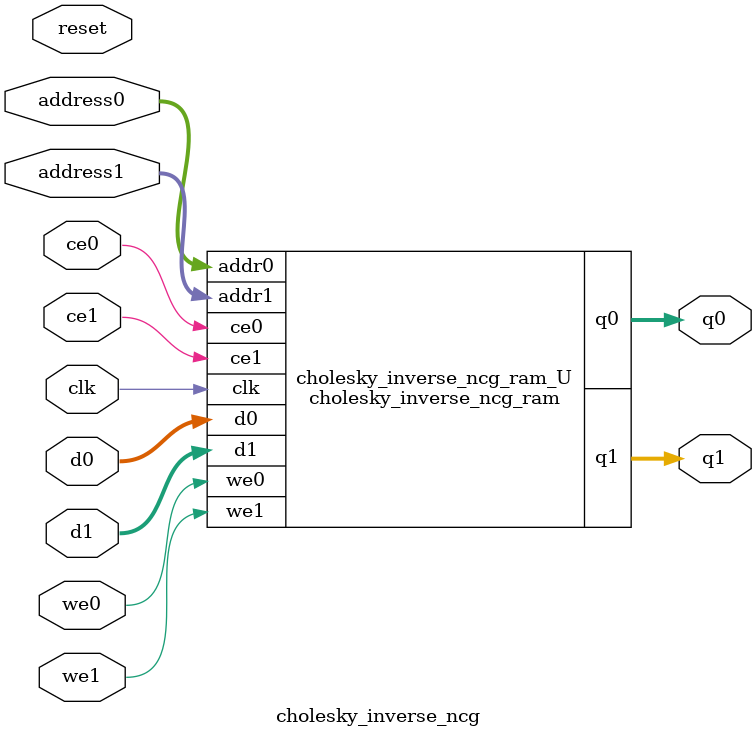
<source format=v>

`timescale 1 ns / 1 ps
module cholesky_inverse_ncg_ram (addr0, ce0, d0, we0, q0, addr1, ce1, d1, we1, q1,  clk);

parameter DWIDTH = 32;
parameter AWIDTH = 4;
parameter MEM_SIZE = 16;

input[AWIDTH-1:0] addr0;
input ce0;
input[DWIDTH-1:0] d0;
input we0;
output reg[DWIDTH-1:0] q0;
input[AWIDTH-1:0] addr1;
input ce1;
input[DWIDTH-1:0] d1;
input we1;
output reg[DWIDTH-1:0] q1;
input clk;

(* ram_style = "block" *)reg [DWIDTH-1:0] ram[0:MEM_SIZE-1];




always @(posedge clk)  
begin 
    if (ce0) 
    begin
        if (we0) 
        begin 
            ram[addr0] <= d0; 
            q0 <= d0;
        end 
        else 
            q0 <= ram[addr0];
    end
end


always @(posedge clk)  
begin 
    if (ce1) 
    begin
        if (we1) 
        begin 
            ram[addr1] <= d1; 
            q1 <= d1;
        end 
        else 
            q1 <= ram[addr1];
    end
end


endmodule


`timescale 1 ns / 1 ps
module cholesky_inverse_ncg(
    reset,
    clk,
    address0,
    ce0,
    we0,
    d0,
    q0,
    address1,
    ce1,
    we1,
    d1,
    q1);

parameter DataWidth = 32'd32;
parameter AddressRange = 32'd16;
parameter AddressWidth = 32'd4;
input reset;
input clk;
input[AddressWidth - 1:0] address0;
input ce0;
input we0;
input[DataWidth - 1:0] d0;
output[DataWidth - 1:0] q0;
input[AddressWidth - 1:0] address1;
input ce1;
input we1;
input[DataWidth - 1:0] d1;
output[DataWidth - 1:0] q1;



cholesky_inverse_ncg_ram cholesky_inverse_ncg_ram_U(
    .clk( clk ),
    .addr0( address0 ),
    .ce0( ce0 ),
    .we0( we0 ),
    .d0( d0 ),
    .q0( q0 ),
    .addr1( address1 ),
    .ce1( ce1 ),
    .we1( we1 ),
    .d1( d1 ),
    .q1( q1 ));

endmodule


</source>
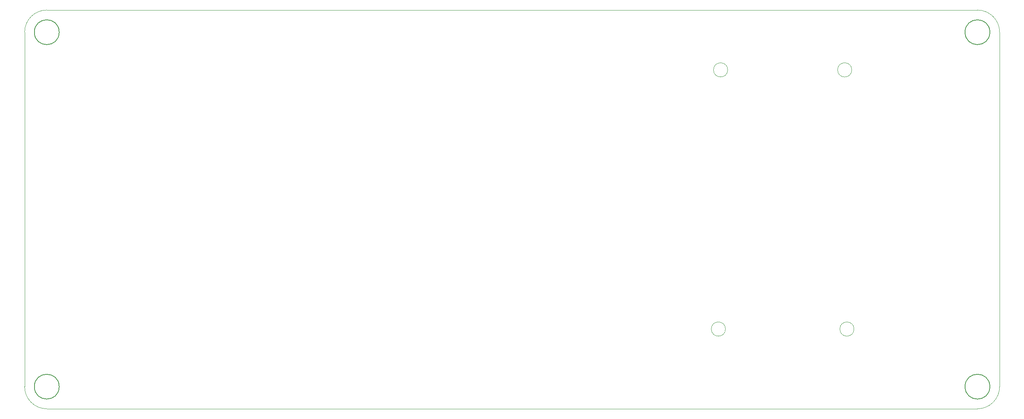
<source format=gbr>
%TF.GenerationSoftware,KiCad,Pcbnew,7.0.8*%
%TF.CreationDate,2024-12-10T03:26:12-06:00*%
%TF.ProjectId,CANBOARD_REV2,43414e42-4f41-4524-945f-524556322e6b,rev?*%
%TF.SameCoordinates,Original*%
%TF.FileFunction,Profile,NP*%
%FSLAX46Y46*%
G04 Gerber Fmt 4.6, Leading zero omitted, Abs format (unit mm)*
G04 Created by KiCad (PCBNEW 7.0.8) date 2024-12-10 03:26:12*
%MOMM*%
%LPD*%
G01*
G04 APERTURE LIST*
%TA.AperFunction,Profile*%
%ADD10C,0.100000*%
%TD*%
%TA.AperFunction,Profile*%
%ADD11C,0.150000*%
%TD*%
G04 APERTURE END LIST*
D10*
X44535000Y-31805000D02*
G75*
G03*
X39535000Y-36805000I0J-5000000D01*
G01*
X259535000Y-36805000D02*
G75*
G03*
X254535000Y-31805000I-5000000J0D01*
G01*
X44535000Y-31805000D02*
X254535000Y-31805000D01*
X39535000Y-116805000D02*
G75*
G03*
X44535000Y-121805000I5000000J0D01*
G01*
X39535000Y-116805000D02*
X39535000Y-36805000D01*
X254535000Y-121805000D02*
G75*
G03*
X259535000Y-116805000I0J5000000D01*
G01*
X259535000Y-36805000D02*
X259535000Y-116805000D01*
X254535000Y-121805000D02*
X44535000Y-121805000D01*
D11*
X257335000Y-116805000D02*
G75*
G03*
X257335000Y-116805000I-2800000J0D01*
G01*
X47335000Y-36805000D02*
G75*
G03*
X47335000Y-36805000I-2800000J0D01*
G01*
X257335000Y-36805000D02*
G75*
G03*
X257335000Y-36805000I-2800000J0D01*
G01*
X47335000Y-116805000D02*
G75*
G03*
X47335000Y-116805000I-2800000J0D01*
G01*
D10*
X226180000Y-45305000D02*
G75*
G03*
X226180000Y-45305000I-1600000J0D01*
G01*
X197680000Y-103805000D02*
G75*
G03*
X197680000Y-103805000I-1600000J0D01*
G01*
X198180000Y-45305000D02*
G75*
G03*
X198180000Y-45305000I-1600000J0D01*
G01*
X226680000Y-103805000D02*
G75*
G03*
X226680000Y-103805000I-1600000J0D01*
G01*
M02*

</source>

______________________________

What the exercise asks: Copy all of the data above exactly. Leave out every picture.

Written response:
<source format=v>

`timescale 1 ns / 1 ps
module cholesky_inverse_ncg_ram (addr0, ce0, d0, we0, q0, addr1, ce1, d1, we1, q1,  clk);

parameter DWIDTH = 32;
parameter AWIDTH = 4;
parameter MEM_SIZE = 16;

input[AWIDTH-1:0] addr0;
input ce0;
input[DWIDTH-1:0] d0;
input we0;
output reg[DWIDTH-1:0] q0;
input[AWIDTH-1:0] addr1;
input ce1;
input[DWIDTH-1:0] d1;
input we1;
output reg[DWIDTH-1:0] q1;
input clk;

(* ram_style = "block" *)reg [DWIDTH-1:0] ram[0:MEM_SIZE-1];




always @(posedge clk)  
begin 
    if (ce0) 
    begin
        if (we0) 
        begin 
            ram[addr0] <= d0; 
            q0 <= d0;
        end 
        else 
            q0 <= ram[addr0];
    end
end


always @(posedge clk)  
begin 
    if (ce1) 
    begin
        if (we1) 
        begin 
            ram[addr1] <= d1; 
            q1 <= d1;
        end 
        else 
            q1 <= ram[addr1];
    end
end


endmodule


`timescale 1 ns / 1 ps
module cholesky_inverse_ncg(
    reset,
    clk,
    address0,
    ce0,
    we0,
    d0,
    q0,
    address1,
    ce1,
    we1,
    d1,
    q1);

parameter DataWidth = 32'd32;
parameter AddressRange = 32'd16;
parameter AddressWidth = 32'd4;
input reset;
input clk;
input[AddressWidth - 1:0] address0;
input ce0;
input we0;
input[DataWidth - 1:0] d0;
output[DataWidth - 1:0] q0;
input[AddressWidth - 1:0] address1;
input ce1;
input we1;
input[DataWidth - 1:0] d1;
output[DataWidth - 1:0] q1;



cholesky_inverse_ncg_ram cholesky_inverse_ncg_ram_U(
    .clk( clk ),
    .addr0( address0 ),
    .ce0( ce0 ),
    .we0( we0 ),
    .d0( d0 ),
    .q0( q0 ),
    .addr1( address1 ),
    .ce1( ce1 ),
    .we1( we1 ),
    .d1( d1 ),
    .q1( q1 ));

endmodule


</source>
<source format=gbr>
%TF.GenerationSoftware,KiCad,Pcbnew,7.0.8*%
%TF.CreationDate,2024-12-10T03:26:12-06:00*%
%TF.ProjectId,CANBOARD_REV2,43414e42-4f41-4524-945f-524556322e6b,rev?*%
%TF.SameCoordinates,Original*%
%TF.FileFunction,Profile,NP*%
%FSLAX46Y46*%
G04 Gerber Fmt 4.6, Leading zero omitted, Abs format (unit mm)*
G04 Created by KiCad (PCBNEW 7.0.8) date 2024-12-10 03:26:12*
%MOMM*%
%LPD*%
G01*
G04 APERTURE LIST*
%TA.AperFunction,Profile*%
%ADD10C,0.100000*%
%TD*%
%TA.AperFunction,Profile*%
%ADD11C,0.150000*%
%TD*%
G04 APERTURE END LIST*
D10*
X44535000Y-31805000D02*
G75*
G03*
X39535000Y-36805000I0J-5000000D01*
G01*
X259535000Y-36805000D02*
G75*
G03*
X254535000Y-31805000I-5000000J0D01*
G01*
X44535000Y-31805000D02*
X254535000Y-31805000D01*
X39535000Y-116805000D02*
G75*
G03*
X44535000Y-121805000I5000000J0D01*
G01*
X39535000Y-116805000D02*
X39535000Y-36805000D01*
X254535000Y-121805000D02*
G75*
G03*
X259535000Y-116805000I0J5000000D01*
G01*
X259535000Y-36805000D02*
X259535000Y-116805000D01*
X254535000Y-121805000D02*
X44535000Y-121805000D01*
D11*
X257335000Y-116805000D02*
G75*
G03*
X257335000Y-116805000I-2800000J0D01*
G01*
X47335000Y-36805000D02*
G75*
G03*
X47335000Y-36805000I-2800000J0D01*
G01*
X257335000Y-36805000D02*
G75*
G03*
X257335000Y-36805000I-2800000J0D01*
G01*
X47335000Y-116805000D02*
G75*
G03*
X47335000Y-116805000I-2800000J0D01*
G01*
D10*
X226180000Y-45305000D02*
G75*
G03*
X226180000Y-45305000I-1600000J0D01*
G01*
X197680000Y-103805000D02*
G75*
G03*
X197680000Y-103805000I-1600000J0D01*
G01*
X198180000Y-45305000D02*
G75*
G03*
X198180000Y-45305000I-1600000J0D01*
G01*
X226680000Y-103805000D02*
G75*
G03*
X226680000Y-103805000I-1600000J0D01*
G01*
M02*

</source>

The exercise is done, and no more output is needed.